I'm going to give this album the benefit of the doubt.
You see, as I was listening to Weezer's latest self-titled effort the other day (the third of six to bear the band's name in leiu of other words, once again forcing humanity to abide by unnecessary color coding), it dawned on me that everything this group has ever done has initially seemed like a bad joke. I remember the first time I heard "Undone (The Sweater Song)" clear as day in the year of our Lord 1994.
"This seems like a bad joke," I thought.
I'm not trying to be glib or funny -- that's literally what I thought. "If you want to destroy my sweater?" The video with the drummer thrusting his pelvis and all those dogs? It couldn't be real. Then, I heard the album. After four or five listens, it started to make sense.
Flash forward a couple of years. "El Scorcho" comes on the radio one stormy afternoon. Gargling noises, a herky jerky rhythm, Green Day references, Rivers Cuomo's pained falsetto... it sounded like an old practice tape from my fledgling high school rock group the Commodes (only with much higher production values).
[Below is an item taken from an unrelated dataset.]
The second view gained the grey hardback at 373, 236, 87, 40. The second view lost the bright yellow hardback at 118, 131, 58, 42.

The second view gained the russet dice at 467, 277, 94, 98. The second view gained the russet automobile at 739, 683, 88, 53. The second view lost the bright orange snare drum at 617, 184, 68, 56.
Again, it took a few gos, but eventually the jarring Pinkerton single worked its way into normalcy.
So it was with every future move Weezer made, from "Hash Pipe" to the addition of heavy metal flunkie bassist Scott Shriner to that video they made with the Muppets. I suppose you could say they're slightly ahead of the curve, co-opting whatever stupid they can find and rebirthing it as cool (that's certainly what they did with "Happy Days" in the video for "Buddy Holly"). Maybe Weezer's just lucky the music world is often so pompous and serious that their shenanigans are usually accepted as a breath of fresh air.
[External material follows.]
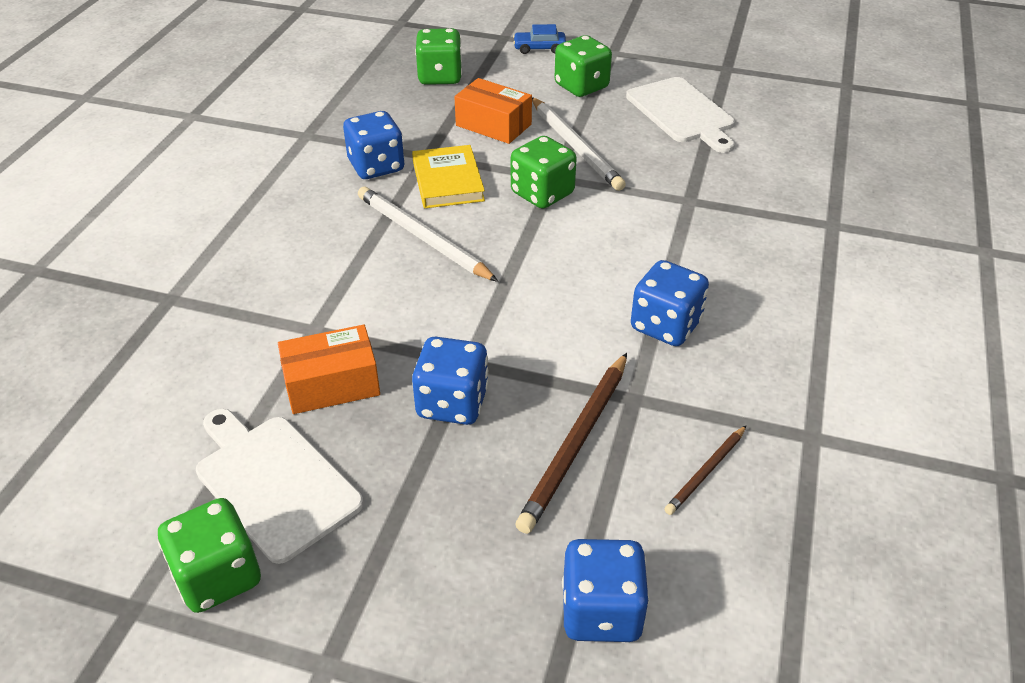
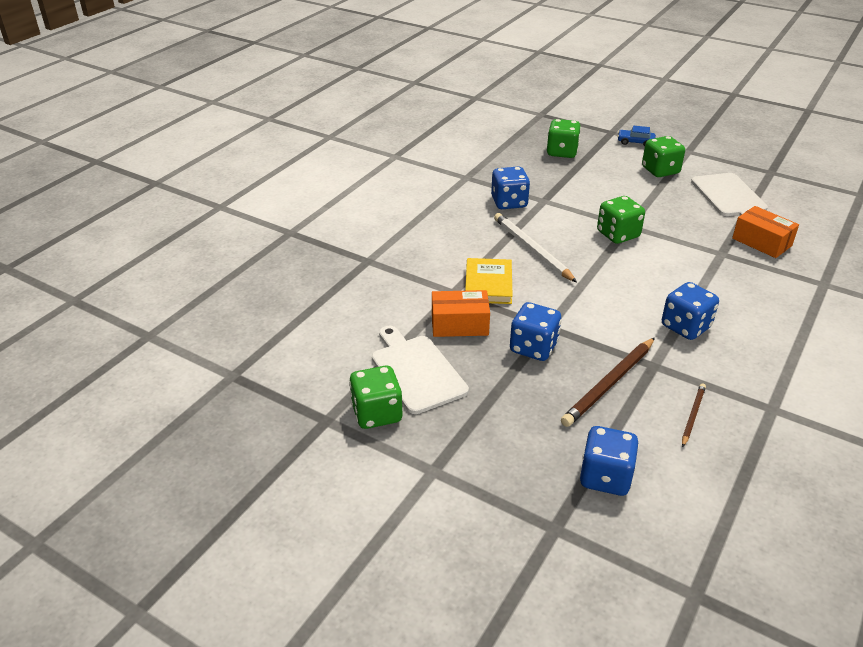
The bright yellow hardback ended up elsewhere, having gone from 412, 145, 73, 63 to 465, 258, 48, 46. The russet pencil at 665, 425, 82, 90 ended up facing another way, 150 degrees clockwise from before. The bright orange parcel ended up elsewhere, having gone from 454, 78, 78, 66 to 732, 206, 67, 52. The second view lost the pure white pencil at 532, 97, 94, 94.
Whatever the case, as I continued listening to Red this week, staring at what looks like a reunion of "To Catch a Predator" suspects on the front cover, I started to like it more and more. The strange, Beck-esque lyrics of "Troublemaker" ("Marryin' a b'yotch / Havin' seven k'yods"); the pretentious Queen stab "The Greatest Man That Ever Lived (Variations on a Shaker Hymn)"; the asinine pile of acoustic goo called "Heart Songs" -- all dubious, but all boasting enough of that patented Weezer introverted grunge pop sound to ingratiate themselves to the listener.
Heck, even rhthym guitarist Brian Bell's gruff late '90s beach jam throwback "Thought I Knew" is weaseling its way into my sick blood-pumper (although I can see why they kept him away from the mic for so long; this tune is about as close to Weezer as "Cop Killer" is to Donnie Osmond).
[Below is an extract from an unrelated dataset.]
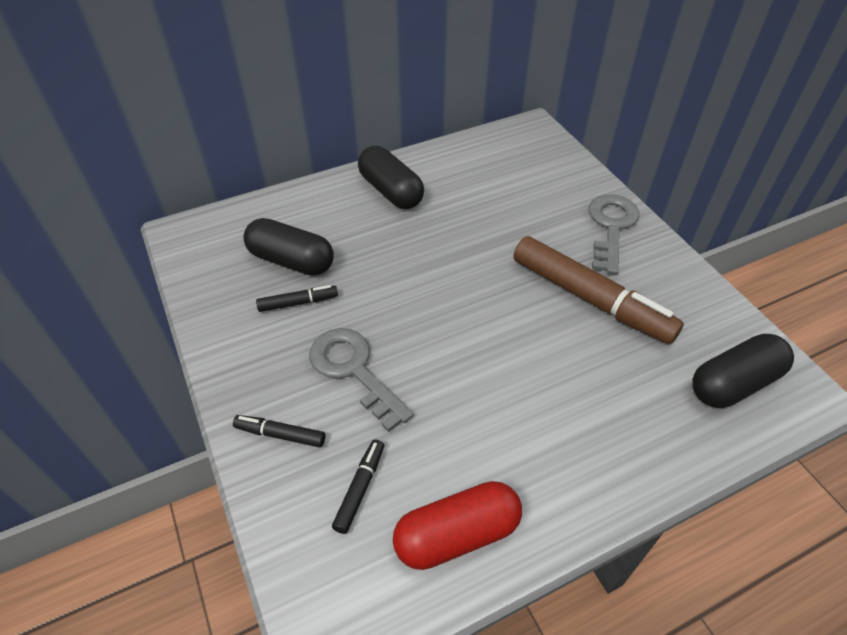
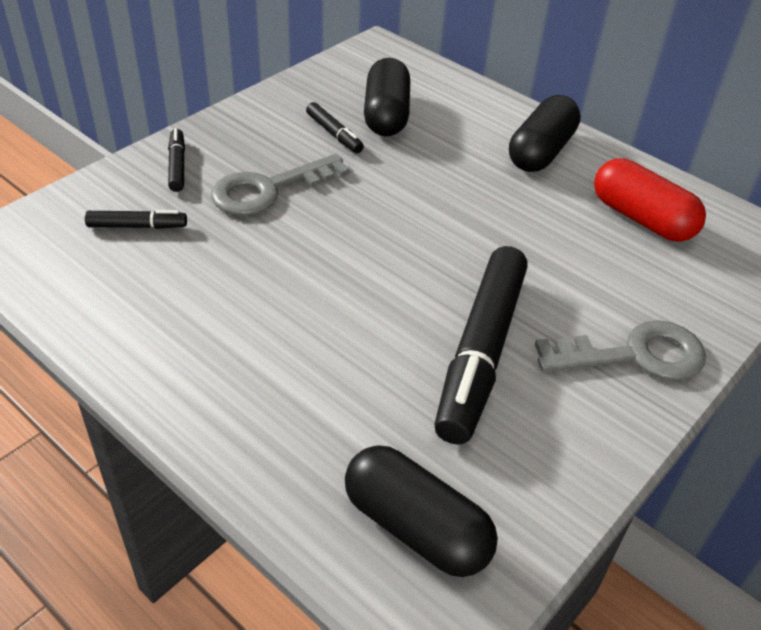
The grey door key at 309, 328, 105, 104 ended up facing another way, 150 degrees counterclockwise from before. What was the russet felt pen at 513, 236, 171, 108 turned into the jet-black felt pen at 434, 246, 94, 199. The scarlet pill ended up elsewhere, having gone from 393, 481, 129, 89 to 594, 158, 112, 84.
There is one moment on The Red Album that is unquestionably vintage Weez. I speak of "Pork and Beans", the song that's been burning up the YouTube for weeks now with its cutesy, "Hey, these are all people from the Internet, LOL" video. Rivers and Co. dust off the old tried-and-true quiet verse/loud chorus formatting chestnut for this one, lacing it with irresistable hooks and empowering lyrics ("I'ma do the things that I wanna do / I ain't got a thing to prove to you"). The result is the best geek anthem this side of whatever MC Chris' last hit was.
The rest of the album may try men's souls, but if you ask me the verdict's still out. It certainly has a high replayability factor (Cuomo's rap about stardom near the end of "Greatest Man" must be heard several times before it is believed). It certainly will be one of the most talked about records of the year. Kudos must at least be given for not turning in an album of 12 "Dope Noses" or "Beverly Hillses". That would have been too easy, and I'm starting to realize easy is not what Weezer's all about.